We now added this supplementary Table 2 to the manuscript and describe these details within the result and discussion section.
VI. Please share the possible explanation of Table 4. Characteristics of RBV treated KTR by treatment outcome, Duration of RBV treatment (d) refer 471 /118; <0.001, as why the patient fails to respond to RBV treatment? (Age, BMI, or?)
VII. A table is recommended: Predictors of KTR, which are highly associated (like, creatine, IS, BMI, RBV, AST, ALT, IgG/ IgM ) multivariable analysis.

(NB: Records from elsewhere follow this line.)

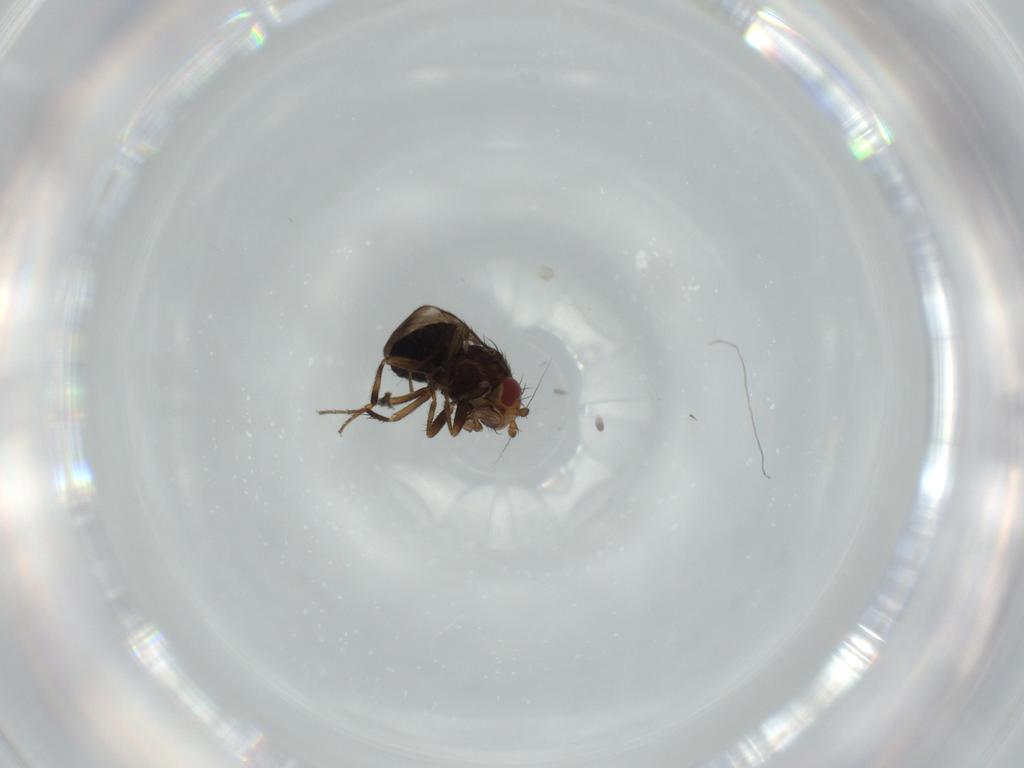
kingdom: Animalia
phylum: Arthropoda
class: Insecta
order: Diptera
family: Sphaeroceridae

Response to point VI and VII: RBV treatment failure implied prolonged treatment duration to aim to reach viral clearance. Patients with older age (>60y) and lower BMI failed to reach viral clearance as shown by multivariable analysis in Table 5. We also tested all parameters with a p-value <0.200, but did not find significant predictors. If not significant, parameters were not shown.
We considered the possibility of a lower ribavirin start dose in patients with RBV treatment failure. A potentially insufficient RBV dose at start of treatment might lead to relapses as a consequence. Reasons for treatment failure and less rates of SVR might be due to relevant RBV side effects and anemia. Therefore, we analyzed the following aspects: what was the median Ribavirin start dose? Was the starting dose below the recommended GFR-adapted dose? How often was the dose increased or reduced during treatment? We also compared rates of EPO treatment before and after start of RBV.

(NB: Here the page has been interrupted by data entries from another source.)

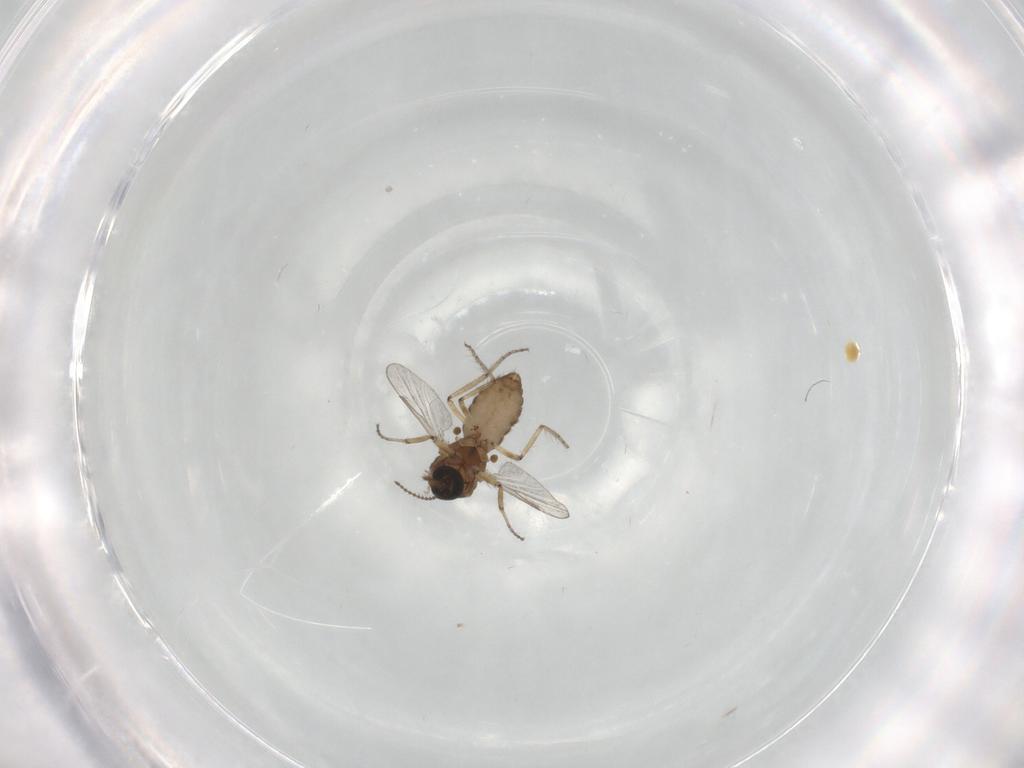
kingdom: Animalia
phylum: Arthropoda
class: Insecta
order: Diptera
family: Ceratopogonidae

We observed the following results: the median RBV dose at initiation of treatment was lower in patients with RBV treatment failure versus patients with successful clearance (300 versus 400 mg) and RBV dose was increased during treatment after a mean time 204 +/- 194 days explaining allover similar doses in both groups. Regarding the high rate of relevant anemia in both cohorts (78.9 and 58.6%), EPO treatment and start of EPO treatment during RBV treatment (73.6 and 55.1%) was not significantly higher in patients with RBV treatment failure, but there was a significant delay in patients with treatment failure (after 67.6 ± 49.5 versus 16.0 ± 15.2 days), which might be relevant for higher rates of anemia and interruptions of RBV treatment and/or dose reductions (see the new Table 5).
Finally, we discussed the higher frequency of RBV mutations in patients with treatment failure.

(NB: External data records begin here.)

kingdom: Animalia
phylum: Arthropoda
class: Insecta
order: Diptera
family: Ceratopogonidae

Please also consult the reference,
Sakulsaengprapha V, Wasuwanich P, Thawillarp S, Ingviya T, Phimphilai P, Sue PK, Jackson AM, Kraus ES, Teshale EH, Kamili S, Karnsakul W. Risk factors associated with Hepatitis E virus infection in kidney transplant recipients in a single tertiary Center in the United States. Transpl Immunol. 2023 Jun;78:101809. doi: 10.1016/j.trim.2023.101809. Epub 2023 Mar 1. PMID: 36863665.
Response: We added the reference within the discussion section.
Round 2
Reviewer 1 Report
The authors have accurately responded to all of my concerns
Information presented is clear and meaningful for clinicians
No additional comments
Reviewer 2 Report
Comments reply is appreciated.
Please, have look on Author's names spell, affiliation, and contribution.